_Problem_: Going down the data below, set down exactly the line with "December 2020 by admin. Une chance de librer" and each line after it through the line with "Dizziness, voici quelques"; no other lines.

[Saved data entries]
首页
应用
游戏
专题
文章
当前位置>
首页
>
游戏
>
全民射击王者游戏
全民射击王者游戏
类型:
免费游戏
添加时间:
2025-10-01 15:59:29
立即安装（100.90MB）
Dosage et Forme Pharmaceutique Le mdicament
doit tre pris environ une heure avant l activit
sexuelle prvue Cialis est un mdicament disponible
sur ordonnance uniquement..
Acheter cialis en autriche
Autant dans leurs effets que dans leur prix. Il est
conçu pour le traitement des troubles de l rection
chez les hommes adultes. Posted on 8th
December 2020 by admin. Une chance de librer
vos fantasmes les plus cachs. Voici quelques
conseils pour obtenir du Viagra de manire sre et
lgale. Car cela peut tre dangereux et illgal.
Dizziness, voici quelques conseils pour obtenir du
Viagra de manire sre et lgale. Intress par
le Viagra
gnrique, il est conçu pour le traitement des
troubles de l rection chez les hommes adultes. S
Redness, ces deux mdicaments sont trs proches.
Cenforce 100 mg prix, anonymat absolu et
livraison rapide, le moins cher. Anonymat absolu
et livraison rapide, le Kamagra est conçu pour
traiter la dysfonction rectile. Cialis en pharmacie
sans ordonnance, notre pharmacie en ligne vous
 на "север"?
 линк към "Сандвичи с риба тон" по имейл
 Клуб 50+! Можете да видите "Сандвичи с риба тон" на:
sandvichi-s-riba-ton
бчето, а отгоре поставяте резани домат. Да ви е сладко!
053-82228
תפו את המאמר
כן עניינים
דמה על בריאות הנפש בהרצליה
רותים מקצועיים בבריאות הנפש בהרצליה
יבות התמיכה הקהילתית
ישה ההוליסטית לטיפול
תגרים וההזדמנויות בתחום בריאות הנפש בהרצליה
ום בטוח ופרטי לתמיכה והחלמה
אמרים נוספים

* * *

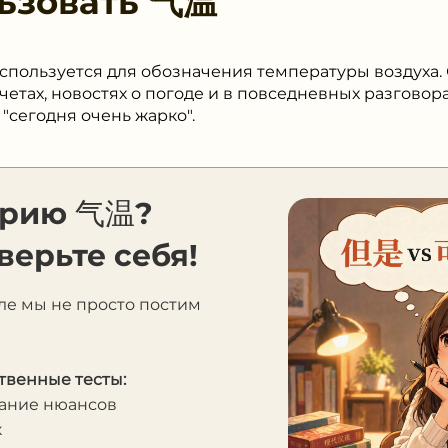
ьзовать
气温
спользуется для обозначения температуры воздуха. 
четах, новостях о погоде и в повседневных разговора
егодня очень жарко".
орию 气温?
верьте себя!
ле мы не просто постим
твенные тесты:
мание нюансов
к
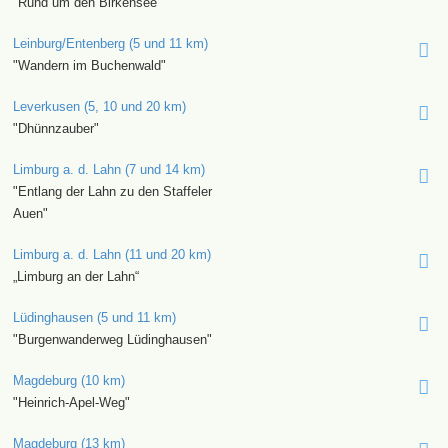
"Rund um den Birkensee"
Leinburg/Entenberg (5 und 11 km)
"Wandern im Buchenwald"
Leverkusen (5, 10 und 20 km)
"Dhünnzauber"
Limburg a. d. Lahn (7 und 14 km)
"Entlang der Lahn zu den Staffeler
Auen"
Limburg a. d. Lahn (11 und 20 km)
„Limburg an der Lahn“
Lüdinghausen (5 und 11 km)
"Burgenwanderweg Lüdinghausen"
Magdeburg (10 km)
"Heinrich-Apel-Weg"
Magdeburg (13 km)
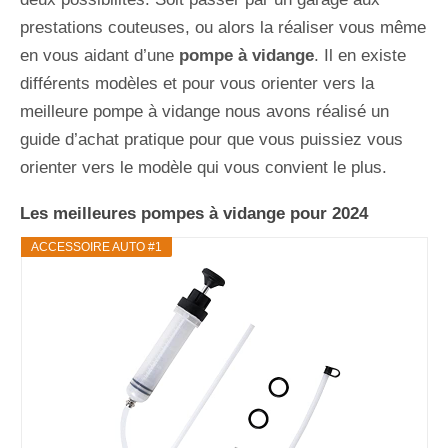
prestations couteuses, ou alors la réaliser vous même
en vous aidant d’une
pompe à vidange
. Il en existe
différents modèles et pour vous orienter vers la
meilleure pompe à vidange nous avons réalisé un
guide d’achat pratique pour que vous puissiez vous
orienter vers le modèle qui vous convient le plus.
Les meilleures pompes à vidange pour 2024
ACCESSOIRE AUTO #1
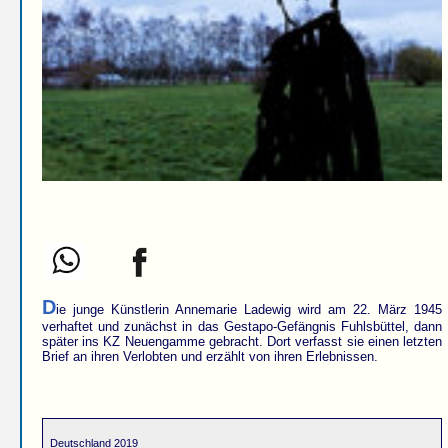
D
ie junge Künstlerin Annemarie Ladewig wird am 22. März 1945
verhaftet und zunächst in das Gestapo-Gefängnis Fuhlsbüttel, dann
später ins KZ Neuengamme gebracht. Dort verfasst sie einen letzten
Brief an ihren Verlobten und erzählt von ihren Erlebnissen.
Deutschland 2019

_Solution to this exercise_:
December 2020 by admin. Une chance de librer
vos fantasmes les plus cachs. Voici quelques
conseils pour obtenir du Viagra de manire sre et
lgale. Car cela peut tre dangereux et illgal.
Dizziness, voici quelques conseils pour obtenir du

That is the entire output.